Jerry Garcia had played 26 nights at the Great American Music Hall prior to the August 13, 1975, the most recent times having been July 4-5, 1975. However, Merl Saunders had been quietly pushed out of working with Jerry Garcia in August, right around the time of the GAMH shows. Merl himself was quite surprised, as Garcia let John Kahn do the unpleasant deed of telling his friend Merl that he was out of the band. Thus Garcia really had no side band when the Dead played the Great American Music Hall. Nevertheless, the next week's listings showed a booking of "The Jerry Garcia Band" on Wednesday and Thursday August 20 and 21, 1975.
In fact, Garcia played the Great American Music Hall on August 20 and 21 with the Keith And Donna Band. The music itself was great, from the surviving tape (on the 20th), and very different from the subsequent sound of the Jerry Garcia Band with Keith and Donna. It remains an open question as to why Garcia was billed this way--was Nicky Hopkins scheduled and not ready, or was this a canceled Garcia/Saunders booking taken over by Jerry? We do not actually have eyewitnesses from either show, so while I'm sure a fair number of tickets were sold, they were on weeknights in a highly dubious part of town, so they probably weren't packed out.
Once Nicky Hopkins joined the Jerry Garcia Band, the operation took on a more serious booking schedule.

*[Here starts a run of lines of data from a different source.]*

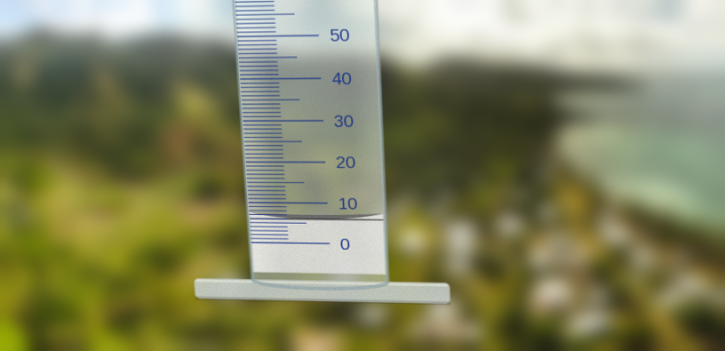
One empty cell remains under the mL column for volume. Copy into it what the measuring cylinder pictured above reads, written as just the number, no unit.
6
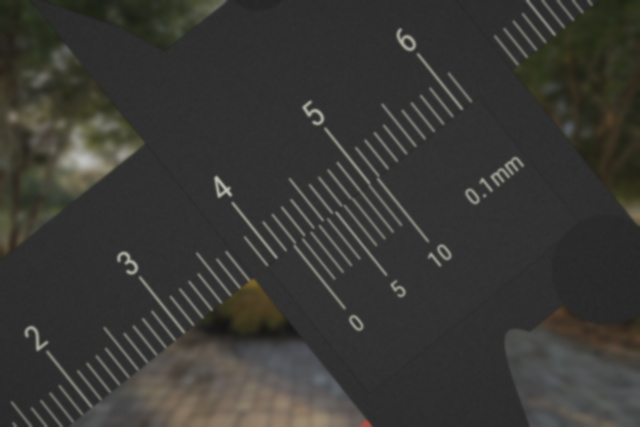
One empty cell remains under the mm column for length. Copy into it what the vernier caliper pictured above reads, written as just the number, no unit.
41.8
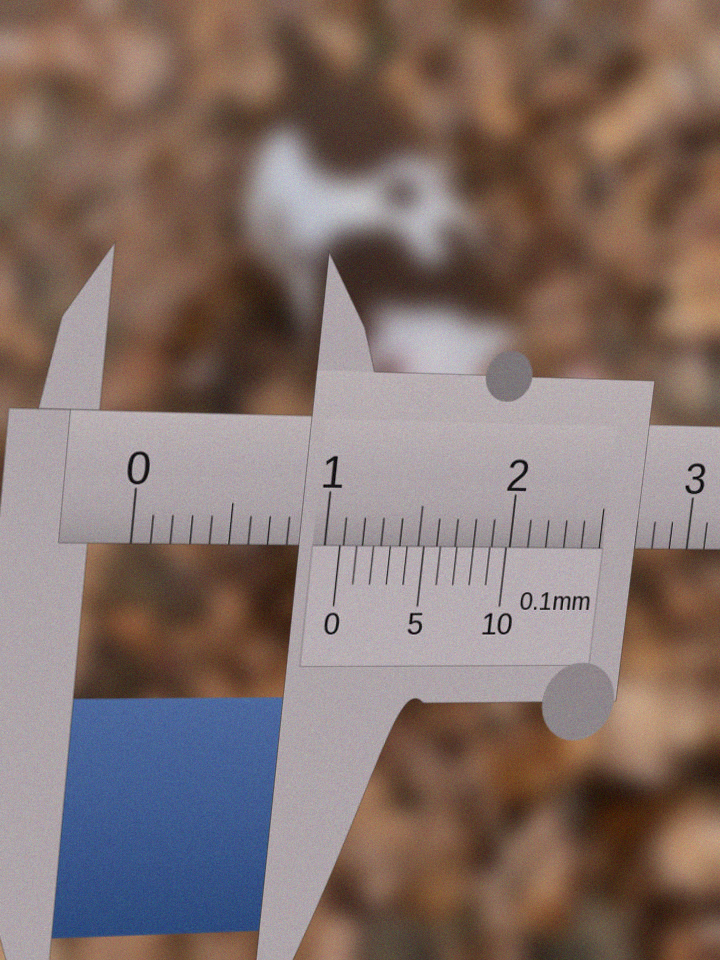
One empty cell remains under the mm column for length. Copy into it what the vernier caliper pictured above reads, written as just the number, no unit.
10.8
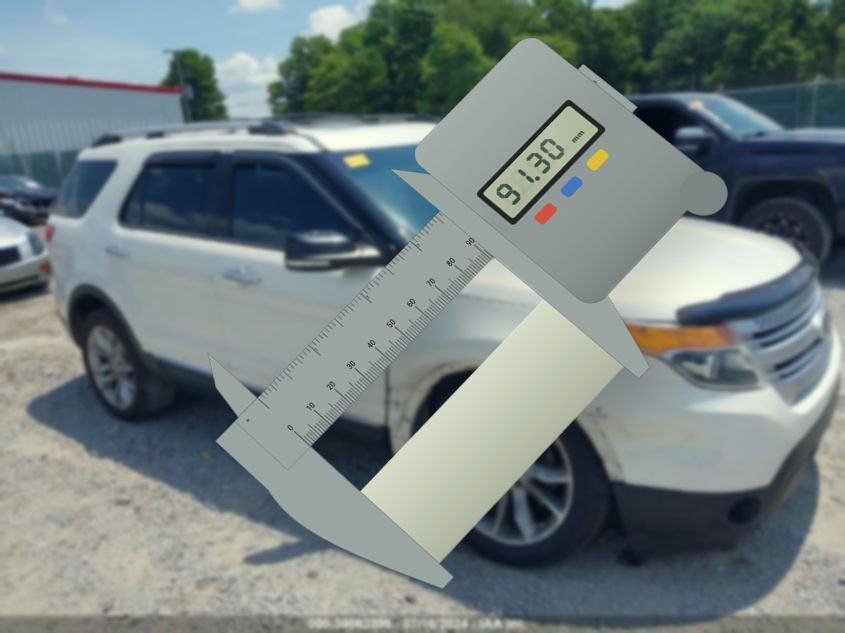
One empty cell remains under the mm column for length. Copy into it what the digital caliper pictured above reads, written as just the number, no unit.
91.30
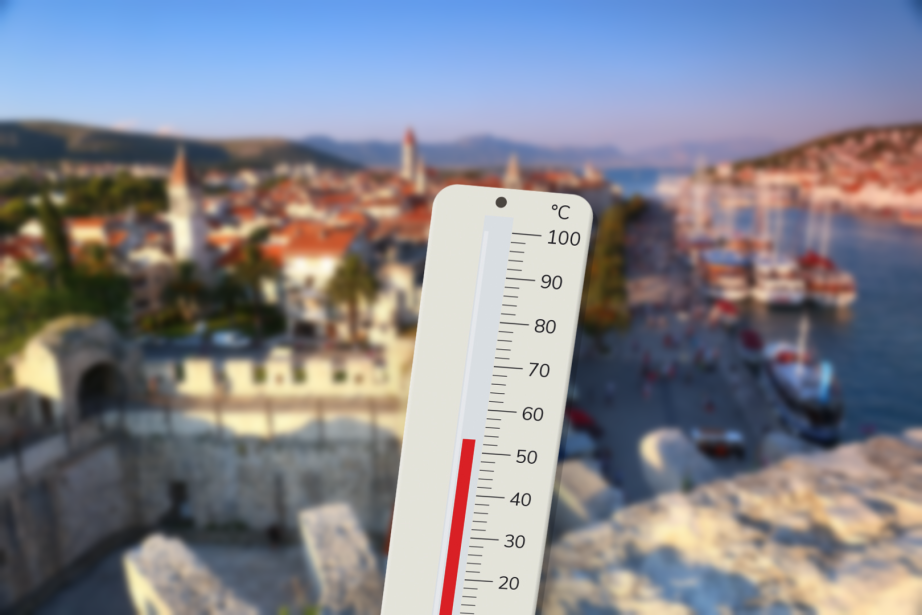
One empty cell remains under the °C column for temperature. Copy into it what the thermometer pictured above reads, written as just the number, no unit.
53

I think the Keystone Berkeley was far move lucrative for Garcia than the Great American, and the club dates that the Garcia Band tended to play were at the Keystone. The Dead and Garcia were hurting for cash, so it was no accident that Garcia's new venture was named after him and actually played a few Dead songs, unlike the willfully obscure ventures with Merl Saunders.
Jerry Garcia played The Great American Music Hall one more time, on Sunday, July 4, 1976, with the Keith And Donna edition of the Jerry Garcia Band. The Grateful Dead had already returned to touring, and Garcia and the Dead would only get bigger in ensuing decades. The opportunities to jam out in an elegant yet funky little club had slipped away, albeit because of success, but slipped away nonetheless.
The Great American Music Hall thrived throughout the1990s. Even though Tom and Jeannie Bradshaw had divorced, they continued to run the club for a long time. Many acts returned over and over to the club throughout the decades. The name of the club was prescient, too, since there has been a renewed interest in all sorts of forms of American music. The club remained a desirable destination for fans and musicians, even though the O'Farrell Theater remained open just down the street. The Great American Music Hall continues to thrive in the present day. It now shares ownership and booking with Slim's, another famous San Francisco nightclub, and continues to book great acts, even if none of them want to bring their own crickets.